The factory, one of the five making cigars for exports in Havana, has some 250 workers, with 70 percent being women.

Among them is Nelsa ­Leonard, a 75-year-old roller, who started working at El Laguito in 1968.

She expects Cuban cigar production to help the Caribbean nation's economy recover amid the COVID-19 pandemic.

"These are the best cigars in the world and Cohiba is our top brand," she said. "We are doing our best to sell as many Cuban cigars as possible to the world."

Official data showed that in 2021, the Caribbean nation reported record sales of its hand-rolled cigars worth more than $507 million, as the tobacco industry is one of the four core sectors that contribute most to Cuba's GDP.

Oscar Rodriguez, director of El Laguito cigar factory, said that they are now making some 9,000 Cuban cigars a day.

"We continued to work ­despite the COVID-19 pandemic as this is a critical sector for the performance of the economy," he said. "This factory is projected to deliver 2 million Cuban cigars by the end of the year."
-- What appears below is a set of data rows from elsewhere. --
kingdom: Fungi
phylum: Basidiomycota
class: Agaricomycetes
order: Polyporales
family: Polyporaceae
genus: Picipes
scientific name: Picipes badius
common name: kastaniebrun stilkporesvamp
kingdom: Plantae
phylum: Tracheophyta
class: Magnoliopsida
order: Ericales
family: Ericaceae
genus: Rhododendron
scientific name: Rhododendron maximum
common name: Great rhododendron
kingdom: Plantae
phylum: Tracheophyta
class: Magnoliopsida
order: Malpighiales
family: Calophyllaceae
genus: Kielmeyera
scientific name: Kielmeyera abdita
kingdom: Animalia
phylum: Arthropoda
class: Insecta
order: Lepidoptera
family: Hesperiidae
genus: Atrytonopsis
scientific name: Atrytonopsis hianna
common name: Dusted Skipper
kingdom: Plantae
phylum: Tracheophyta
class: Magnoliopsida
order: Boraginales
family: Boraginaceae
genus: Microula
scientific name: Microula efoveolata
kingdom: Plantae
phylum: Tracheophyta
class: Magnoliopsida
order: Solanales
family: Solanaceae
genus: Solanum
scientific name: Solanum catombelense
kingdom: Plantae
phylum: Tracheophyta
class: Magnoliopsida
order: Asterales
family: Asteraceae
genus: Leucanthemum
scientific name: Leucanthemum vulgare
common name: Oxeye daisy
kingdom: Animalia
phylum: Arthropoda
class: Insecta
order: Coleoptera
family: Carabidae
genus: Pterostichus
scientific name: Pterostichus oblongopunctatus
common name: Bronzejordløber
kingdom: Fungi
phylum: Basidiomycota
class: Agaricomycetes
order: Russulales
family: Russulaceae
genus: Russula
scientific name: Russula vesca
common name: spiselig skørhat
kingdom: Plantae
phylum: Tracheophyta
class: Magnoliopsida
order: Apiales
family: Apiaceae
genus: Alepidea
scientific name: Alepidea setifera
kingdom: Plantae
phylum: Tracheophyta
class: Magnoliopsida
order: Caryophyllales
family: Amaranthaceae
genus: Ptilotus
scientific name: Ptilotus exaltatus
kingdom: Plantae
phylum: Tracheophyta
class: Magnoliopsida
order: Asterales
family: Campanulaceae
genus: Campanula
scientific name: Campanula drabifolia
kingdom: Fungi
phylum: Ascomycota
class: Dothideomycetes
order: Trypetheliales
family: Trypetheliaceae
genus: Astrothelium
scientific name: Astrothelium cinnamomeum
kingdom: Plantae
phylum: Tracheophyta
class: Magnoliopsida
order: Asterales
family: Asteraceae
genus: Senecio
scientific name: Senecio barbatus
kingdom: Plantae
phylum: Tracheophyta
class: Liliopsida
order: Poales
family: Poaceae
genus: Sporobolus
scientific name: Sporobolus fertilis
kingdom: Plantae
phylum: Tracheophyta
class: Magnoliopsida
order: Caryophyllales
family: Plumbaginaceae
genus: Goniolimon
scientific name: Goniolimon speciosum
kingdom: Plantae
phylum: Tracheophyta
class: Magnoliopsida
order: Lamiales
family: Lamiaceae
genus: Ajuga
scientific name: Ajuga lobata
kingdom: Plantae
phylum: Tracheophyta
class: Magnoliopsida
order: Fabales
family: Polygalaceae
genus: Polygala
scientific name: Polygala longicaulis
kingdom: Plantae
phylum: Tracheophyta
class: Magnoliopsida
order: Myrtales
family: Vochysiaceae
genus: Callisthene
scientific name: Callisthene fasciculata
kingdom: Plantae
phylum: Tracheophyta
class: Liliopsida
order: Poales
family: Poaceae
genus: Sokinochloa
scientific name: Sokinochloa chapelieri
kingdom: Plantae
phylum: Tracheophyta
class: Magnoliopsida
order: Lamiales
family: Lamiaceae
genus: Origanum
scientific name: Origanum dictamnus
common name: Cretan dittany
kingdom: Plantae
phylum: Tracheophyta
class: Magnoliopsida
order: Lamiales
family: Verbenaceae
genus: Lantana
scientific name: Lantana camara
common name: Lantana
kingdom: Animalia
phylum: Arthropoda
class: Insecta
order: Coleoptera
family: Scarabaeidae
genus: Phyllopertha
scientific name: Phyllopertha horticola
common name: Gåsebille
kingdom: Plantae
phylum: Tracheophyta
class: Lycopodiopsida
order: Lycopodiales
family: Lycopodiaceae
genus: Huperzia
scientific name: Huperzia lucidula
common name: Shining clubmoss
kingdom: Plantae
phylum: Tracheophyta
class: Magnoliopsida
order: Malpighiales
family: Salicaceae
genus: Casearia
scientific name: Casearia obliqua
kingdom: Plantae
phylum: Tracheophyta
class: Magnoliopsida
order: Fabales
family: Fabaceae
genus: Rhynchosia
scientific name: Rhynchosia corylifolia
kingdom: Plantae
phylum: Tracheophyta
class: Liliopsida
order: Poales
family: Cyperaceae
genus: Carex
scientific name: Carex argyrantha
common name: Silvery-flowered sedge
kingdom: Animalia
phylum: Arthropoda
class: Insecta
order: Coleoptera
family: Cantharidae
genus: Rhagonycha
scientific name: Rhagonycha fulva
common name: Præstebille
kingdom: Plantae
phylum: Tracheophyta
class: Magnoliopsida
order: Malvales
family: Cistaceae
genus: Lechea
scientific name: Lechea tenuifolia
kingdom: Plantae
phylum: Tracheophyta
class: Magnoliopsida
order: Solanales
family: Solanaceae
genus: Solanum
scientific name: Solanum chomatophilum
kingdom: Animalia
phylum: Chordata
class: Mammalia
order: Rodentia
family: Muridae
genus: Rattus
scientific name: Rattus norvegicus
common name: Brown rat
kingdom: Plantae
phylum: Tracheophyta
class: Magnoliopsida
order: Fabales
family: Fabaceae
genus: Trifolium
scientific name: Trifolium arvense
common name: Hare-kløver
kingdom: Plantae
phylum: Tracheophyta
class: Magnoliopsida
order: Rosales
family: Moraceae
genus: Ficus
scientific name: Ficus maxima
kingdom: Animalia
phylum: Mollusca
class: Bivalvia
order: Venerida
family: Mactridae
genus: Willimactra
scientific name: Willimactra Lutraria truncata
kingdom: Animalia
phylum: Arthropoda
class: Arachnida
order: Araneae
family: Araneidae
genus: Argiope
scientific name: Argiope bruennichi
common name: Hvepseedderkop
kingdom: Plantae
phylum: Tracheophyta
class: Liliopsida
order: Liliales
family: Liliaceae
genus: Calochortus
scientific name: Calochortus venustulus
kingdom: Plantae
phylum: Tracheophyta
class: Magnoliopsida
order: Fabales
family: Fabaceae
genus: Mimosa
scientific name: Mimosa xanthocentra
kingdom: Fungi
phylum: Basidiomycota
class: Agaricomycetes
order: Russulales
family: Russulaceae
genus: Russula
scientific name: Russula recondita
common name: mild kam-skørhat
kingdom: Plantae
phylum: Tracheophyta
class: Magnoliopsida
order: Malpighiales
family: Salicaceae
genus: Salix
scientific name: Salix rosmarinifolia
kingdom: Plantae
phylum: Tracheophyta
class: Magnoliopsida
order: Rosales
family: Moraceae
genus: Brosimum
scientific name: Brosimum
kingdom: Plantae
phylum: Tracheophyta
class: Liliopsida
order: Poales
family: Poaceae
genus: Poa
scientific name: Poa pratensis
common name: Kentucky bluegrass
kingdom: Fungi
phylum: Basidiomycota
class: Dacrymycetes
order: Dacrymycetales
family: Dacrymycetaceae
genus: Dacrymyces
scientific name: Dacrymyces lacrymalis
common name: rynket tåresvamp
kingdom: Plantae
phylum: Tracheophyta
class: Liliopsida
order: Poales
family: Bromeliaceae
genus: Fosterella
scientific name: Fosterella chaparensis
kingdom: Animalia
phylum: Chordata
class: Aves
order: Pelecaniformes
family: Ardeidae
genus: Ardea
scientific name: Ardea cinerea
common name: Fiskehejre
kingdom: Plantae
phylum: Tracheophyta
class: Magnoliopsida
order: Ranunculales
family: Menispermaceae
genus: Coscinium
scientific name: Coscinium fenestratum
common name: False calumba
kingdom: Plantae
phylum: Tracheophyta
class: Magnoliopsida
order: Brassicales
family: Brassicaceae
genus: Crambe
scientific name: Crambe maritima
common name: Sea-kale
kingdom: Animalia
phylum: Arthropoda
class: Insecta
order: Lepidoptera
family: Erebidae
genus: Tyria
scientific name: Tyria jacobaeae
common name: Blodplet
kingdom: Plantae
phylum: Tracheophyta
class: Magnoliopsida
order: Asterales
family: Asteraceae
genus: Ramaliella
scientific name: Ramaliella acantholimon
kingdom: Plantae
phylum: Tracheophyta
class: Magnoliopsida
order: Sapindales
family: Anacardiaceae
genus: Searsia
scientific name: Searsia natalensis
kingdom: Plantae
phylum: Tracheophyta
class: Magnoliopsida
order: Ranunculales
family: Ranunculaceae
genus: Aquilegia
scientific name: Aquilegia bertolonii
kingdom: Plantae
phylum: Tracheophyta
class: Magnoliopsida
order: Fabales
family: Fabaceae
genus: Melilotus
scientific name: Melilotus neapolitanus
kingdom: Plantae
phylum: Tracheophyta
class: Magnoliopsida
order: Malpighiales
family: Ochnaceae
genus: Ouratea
Moreover, "incomes from Cuban cigar sales are redistributed to improve living conditions of people," female roller Marilyn Sanchez said. "With that money, the government repairs hospitals and schools."

The upcoming Cuban tobacco harvest is scheduled to start in October 2022, said the Cuban Ministry of Agriculture.

It came amid the COVID-19 pandemic and the intensification of the US trade embargo on the Caribbean nation.

Cuban Minister of Foreign Affairs Bruno Rodriguez said that in the first 14 months of US President Joe Biden's administration, the embargo has caused Cuba economic losses of around $6.3 billion.

First imposed in 1962, the embargo was tightened by Biden's predecessor Donald Trump, who imposed more than 240 sanctions against the island.

The US "persists in ignoring the demands of the international community and has intensified the blockade to unprecedented levels," he said.

The island's economy started to see a slight recovery during the first half of 2022. However, "the US blockade, which remains almost invariable, continues to be the main obstacle to the development of Cuba," said Cuban economist Jose Luis Rodriguez.